## Available data
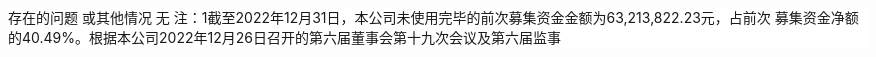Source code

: 存在的问题
或其他情况
无
注：1截至2022年12月31日，本公司未使用完毕的前次募集资金金额为63,213,822.23元，占前次
募集资金净额的40.49%。根据本公司2022年12月26日召开的第六届董事会第十九次会议及第六届监事
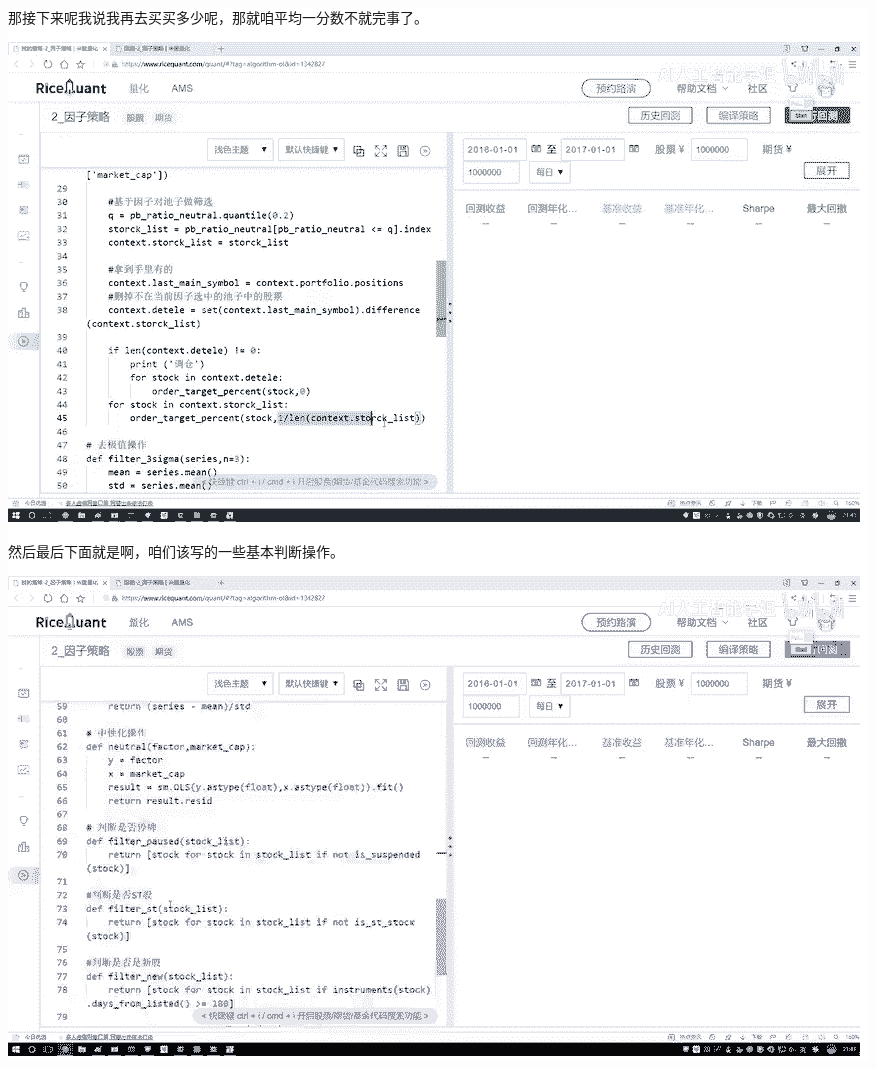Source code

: 那接下来呢我说我再去买买多少呢，那就咱平均一分数不就完事了。

![](img/cf006c2f4b8c3fe61481c0c4ec37d395_117.png)

然后最后下面就是啊，咱们该写的一些基本判断操作。

![](img/cf006c2f4b8c3fe61481c0c4ec37d395_119.png)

## Your assignment
An exact, image-free transcription of all the records above is needed.

## Written answer
Source code

: 存在的问题
或其他情况
无
注：1截至2022年12月31日，本公司未使用完毕的前次募集资金金额为63,213,822.23元，占前次
募集资金净额的40.49%。根据本公司2022年12月26日召开的第六届董事会第十九次会议及第六届监事
Source code

: 那接下来呢我说我再去买买多少呢，那就咱平均一分数不就完事了。

![](img/cf006c2f4b8c3fe61481c0c4ec37d395_117.png)

然后最后下面就是啊，咱们该写的一些基本判断操作。

![](img/cf006c2f4b8c3fe61481c0c4ec37d395_119.png)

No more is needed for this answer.